Exercise instructions - Recast every line of the rows below as a JSON list of strings, one string per line, with blank lines left out.

======== Data for this task ========

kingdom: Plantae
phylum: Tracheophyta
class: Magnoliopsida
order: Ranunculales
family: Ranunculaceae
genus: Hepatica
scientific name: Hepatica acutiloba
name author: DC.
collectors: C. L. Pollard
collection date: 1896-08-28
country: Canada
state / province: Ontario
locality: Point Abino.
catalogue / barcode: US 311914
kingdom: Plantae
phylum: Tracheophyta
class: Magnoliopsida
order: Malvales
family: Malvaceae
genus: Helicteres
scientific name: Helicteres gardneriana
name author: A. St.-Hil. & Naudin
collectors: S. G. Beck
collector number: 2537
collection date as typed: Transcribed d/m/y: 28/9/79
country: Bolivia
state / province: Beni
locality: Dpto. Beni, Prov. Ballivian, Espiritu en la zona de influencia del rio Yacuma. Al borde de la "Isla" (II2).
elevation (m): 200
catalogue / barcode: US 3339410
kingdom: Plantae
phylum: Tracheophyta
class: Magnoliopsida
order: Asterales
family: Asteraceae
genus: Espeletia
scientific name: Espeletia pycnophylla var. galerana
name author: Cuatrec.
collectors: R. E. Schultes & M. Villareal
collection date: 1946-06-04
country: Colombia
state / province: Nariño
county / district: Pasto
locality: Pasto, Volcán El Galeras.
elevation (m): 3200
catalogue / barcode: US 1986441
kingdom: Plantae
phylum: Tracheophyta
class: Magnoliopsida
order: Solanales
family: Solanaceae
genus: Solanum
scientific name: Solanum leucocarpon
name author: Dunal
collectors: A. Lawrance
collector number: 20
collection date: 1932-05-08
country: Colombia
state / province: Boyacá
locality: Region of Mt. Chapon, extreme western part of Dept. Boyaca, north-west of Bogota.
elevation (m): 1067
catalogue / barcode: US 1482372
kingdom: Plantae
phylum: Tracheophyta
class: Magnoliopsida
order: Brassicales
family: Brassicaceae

========

The reply -
[
  "kingdom: Plantae",
  "phylum: Tracheophyta",
  "class: Magnoliopsida",
  "order: Ranunculales",
  "family: Ranunculaceae",
  "genus: Hepatica",
  "scientific name: Hepatica acutiloba",
  "name author: DC.",
  "collectors: C. L. Pollard",
  "collection date: 1896-08-28",
  "country: Canada",
  "state / province: Ontario",
  "locality: Point Abino.",
  "catalogue / barcode: US 311914",
  "kingdom: Plantae",
  "phylum: Tracheophyta",
  "class: Magnoliopsida",
  "order: Malvales",
  "family: Malvaceae",
  "genus: Helicteres",
  "scientific name: Helicteres gardneriana",
  "name author: A. St.-Hil. & Naudin",
  "collectors: S. G. Beck",
  "collector number: 2537",
  "collection date as typed: Transcribed d/m/y: 28/9/79",
  "country: Bolivia",
  "state / province: Beni",
  "locality: Dpto. Beni, Prov. Ballivian, Espiritu en la zona de influencia del rio Yacuma. Al borde de la \"Isla\" (II2).",
  "elevation (m): 200",
  "catalogue / barcode: US 3339410",
  "kingdom: Plantae",
  "phylum: Tracheophyta",
  "class: Magnoliopsida",
  "order: Asterales",
  "family: Asteraceae",
  "genus: Espeletia",
  "scientific name: Espeletia pycnophylla var. galerana",
  "name author: Cuatrec.",
  "collectors: R. E. Schultes & M. Villareal",
  "collection date: 1946-06-04",
  "country: Colombia",
  "state / province: Nariño",
  "county / district: Pasto",
  "locality: Pasto, Volcán El Galeras.",
  "elevation (m): 3200",
  "catalogue / barcode: US 1986441",
  "kingdom: Plantae",
  "phylum: Tracheophyta",
  "class: Magnoliopsida",
  "order: Solanales",
  "family: Solanaceae",
  "genus: Solanum",
  "scientific name: Solanum leucocarpon",
  "name author: Dunal",
  "collectors: A. Lawrance",
  "collector number: 20",
  "collection date: 1932-05-08",
  "country: Colombia",
  "state / province: Boyacá",
  "locality: Region of Mt. Chapon, extreme western part of Dept. Boyaca, north-west of Bogota.",
  "elevation (m): 1067",
  "catalogue / barcode: US 1482372",
  "kingdom: Plantae",
  "phylum: Tracheophyta",
  "class: Magnoliopsida",
  "order: Brassicales",
  "family: Brassicaceae"
]